Lista de tarefas.
A – No trecho sobre Evita, troque "livro" por "manuscrito" e reescreva tudo o que vai de "Uma das razões" até "e menos laudatório.".
B – Liste as expressões que o trecho sobre Evita usa para qualificar o trabalho e o tom da versão original do livro.
C – Quem o filho aponta, no trecho sobre Evita, como a autêntica revolucionária na visão do pai?

*** Trecho do texto

Uma das razões pelas quais Penella de Silva ficou tão
alterado é porque ele não gostava nada do general Perón. Também afirmava que
Evita era o verdadeiro motor do que considerava ser uma “revolução”.
Com as mudanças feitas por pessoas próximas a Perón, o
ex-presidente argentino ficou parecido com uma figura santa. O livro se
transformou em um convite para adorá-lo. Já Eva surgia quase que apenas como
uma pessoa que sustentava o mito. Na versão original do livro, cujos trechos são
publicados em “Evita y Yo”, percebe-se um trabalho mais rebuscado para retratar
a personagem e seu tempo, também mais jornalístico, crítico e menos laudatório.
“Para meu pai, a autêntica revolucionária era Eva Perón, e
não seu marido. Por isso se dedicou tanto a esse trabalho. Ele tinha grande
admiração por ela”, conta o filho.
Para ele, se a versão original tivesse vindo a público, a
imagem de Evita hoje seria outra. Além de perder o aspecto doutrinador, a obra
faria com que Evita “tivesse um lugar muito mais destacado na história do
feminismo contemporâneo, e não teria sido embrulhada por uma ideologia
ultraconservadora pela qual é conhecida hoje e que não fazia parte de sua
personalidade”.

******
*** Material fornecido

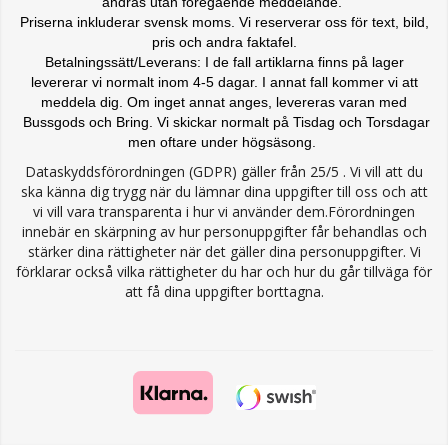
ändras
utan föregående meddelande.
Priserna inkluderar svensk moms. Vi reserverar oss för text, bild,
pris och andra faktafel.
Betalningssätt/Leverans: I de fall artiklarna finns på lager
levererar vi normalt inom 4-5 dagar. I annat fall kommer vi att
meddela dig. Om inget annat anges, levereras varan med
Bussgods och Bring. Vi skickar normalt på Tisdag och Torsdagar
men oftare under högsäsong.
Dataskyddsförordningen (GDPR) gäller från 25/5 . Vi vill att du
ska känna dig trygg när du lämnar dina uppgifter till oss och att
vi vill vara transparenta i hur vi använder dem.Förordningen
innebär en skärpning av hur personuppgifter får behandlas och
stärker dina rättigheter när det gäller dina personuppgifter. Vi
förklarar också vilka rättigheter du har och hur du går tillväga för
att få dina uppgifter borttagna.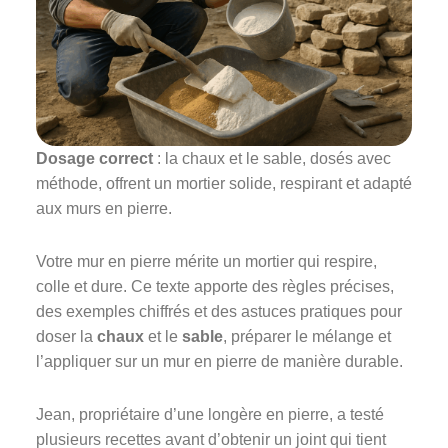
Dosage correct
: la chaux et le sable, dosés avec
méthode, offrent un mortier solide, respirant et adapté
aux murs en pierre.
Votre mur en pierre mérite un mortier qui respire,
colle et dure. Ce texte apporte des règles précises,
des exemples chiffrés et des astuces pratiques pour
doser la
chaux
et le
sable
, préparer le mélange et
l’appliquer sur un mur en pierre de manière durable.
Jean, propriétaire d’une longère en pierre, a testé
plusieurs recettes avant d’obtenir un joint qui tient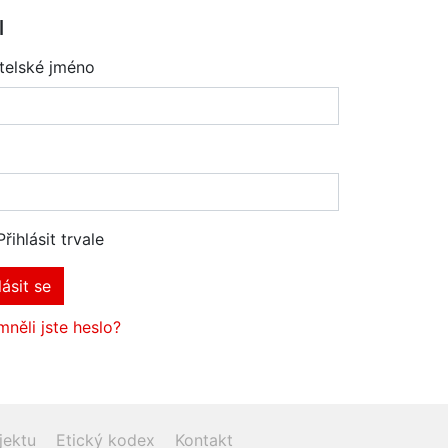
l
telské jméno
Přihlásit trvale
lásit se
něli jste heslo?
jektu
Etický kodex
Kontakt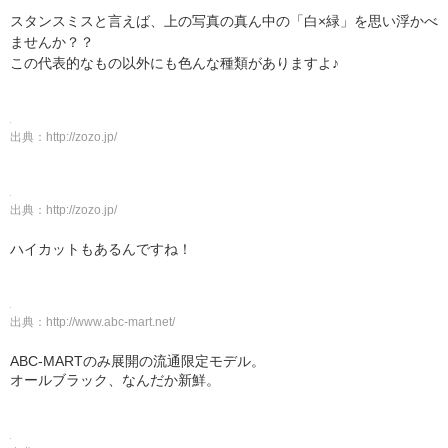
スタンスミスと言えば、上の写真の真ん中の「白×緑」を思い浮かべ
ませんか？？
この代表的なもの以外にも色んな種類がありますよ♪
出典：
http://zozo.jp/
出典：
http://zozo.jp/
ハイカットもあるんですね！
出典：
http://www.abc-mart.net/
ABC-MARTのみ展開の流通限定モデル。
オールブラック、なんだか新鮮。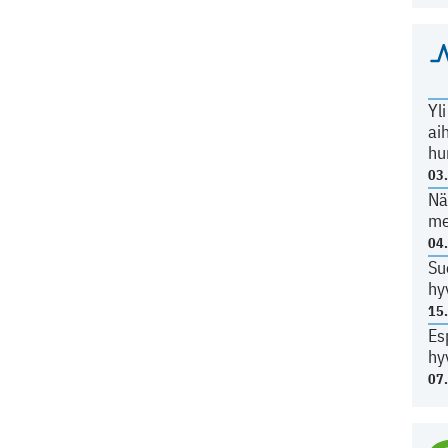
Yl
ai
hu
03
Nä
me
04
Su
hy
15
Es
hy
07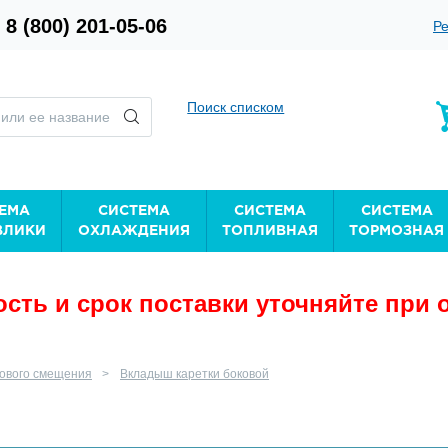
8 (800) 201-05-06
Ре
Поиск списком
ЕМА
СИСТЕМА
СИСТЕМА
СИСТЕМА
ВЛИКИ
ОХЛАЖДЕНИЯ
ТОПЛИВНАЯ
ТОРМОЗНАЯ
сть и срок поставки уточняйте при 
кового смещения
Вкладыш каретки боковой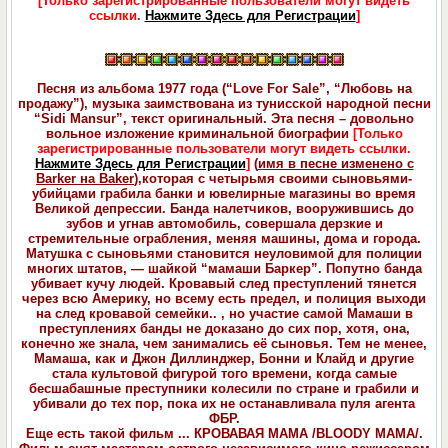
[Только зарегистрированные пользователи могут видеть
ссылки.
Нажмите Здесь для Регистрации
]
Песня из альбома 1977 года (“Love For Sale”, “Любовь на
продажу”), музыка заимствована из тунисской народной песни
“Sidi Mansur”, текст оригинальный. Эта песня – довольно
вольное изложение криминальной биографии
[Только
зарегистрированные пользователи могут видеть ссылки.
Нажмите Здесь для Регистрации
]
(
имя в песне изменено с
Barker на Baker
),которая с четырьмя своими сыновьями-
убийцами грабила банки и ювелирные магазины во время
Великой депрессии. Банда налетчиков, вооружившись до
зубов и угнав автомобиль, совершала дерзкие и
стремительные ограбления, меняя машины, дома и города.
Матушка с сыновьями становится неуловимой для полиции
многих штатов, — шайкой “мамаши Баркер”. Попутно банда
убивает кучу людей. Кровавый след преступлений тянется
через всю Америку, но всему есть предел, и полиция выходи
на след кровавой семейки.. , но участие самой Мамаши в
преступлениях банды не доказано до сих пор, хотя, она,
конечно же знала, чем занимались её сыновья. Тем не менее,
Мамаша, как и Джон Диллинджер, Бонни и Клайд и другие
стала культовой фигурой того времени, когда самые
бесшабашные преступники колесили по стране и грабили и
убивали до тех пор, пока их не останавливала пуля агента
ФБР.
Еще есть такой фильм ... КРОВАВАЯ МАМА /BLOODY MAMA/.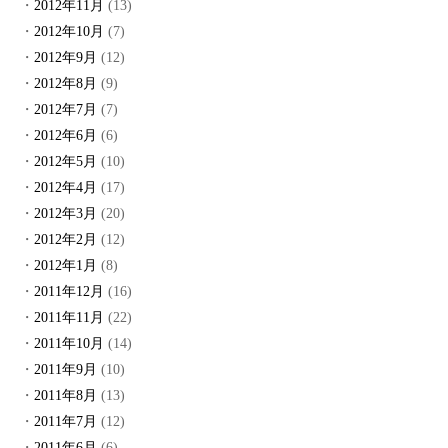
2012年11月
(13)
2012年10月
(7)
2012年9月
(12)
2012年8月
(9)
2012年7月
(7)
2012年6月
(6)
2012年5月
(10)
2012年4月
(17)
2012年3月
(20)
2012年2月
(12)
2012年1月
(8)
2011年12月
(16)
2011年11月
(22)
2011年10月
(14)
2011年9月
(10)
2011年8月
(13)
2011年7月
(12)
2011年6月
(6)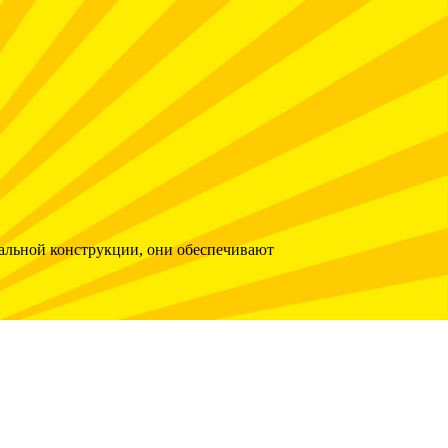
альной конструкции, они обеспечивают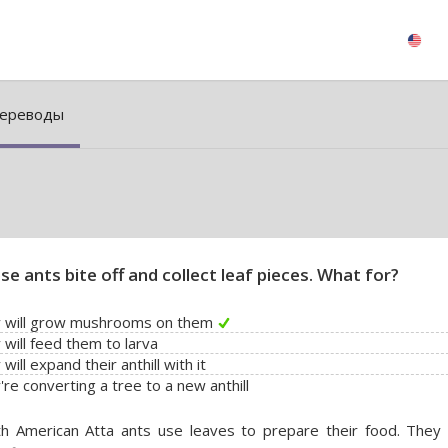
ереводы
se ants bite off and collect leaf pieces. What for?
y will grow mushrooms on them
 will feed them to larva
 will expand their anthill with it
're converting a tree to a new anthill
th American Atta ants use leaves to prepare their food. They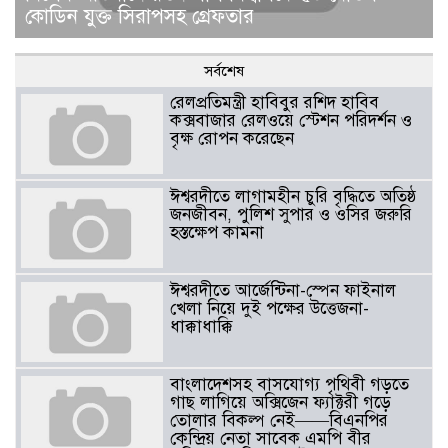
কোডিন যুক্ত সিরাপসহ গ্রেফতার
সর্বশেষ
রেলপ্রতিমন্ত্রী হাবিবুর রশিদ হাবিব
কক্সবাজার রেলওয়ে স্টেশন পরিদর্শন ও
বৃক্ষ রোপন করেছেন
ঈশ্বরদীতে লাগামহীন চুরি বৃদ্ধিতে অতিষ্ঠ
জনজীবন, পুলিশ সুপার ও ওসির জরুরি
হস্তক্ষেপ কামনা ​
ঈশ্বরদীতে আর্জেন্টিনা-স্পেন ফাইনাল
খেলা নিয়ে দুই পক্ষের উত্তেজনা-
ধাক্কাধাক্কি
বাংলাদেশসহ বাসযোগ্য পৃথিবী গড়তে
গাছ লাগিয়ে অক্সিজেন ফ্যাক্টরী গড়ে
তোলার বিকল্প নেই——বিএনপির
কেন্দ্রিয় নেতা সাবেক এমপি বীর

******

Resultados do exercício.
A –
Uma das razões pelas quais Penella de Silva ficou tão
alterado é porque ele não gostava nada do general Perón. Também afirmava que
Evita era o verdadeiro motor do que considerava ser uma “revolução”.
Com as mudanças feitas por pessoas próximas a Perón, o
ex-presidente argentino ficou parecido com uma figura santa. O manuscrito se
transformou em um convite para adorá-lo. Já Eva surgia quase que apenas como
uma pessoa que sustentava o mito. Na versão original do manuscrito, cujos trechos são
publicados em “Evita y Yo”, percebe-se um trabalho mais rebuscado para retratar
a personagem e seu tempo, também mais jornalístico, crítico e menos laudatório.

B – mais rebuscado; mais jornalístico; crítico; menos laudatório

C – Eva Perón, e não seu marido.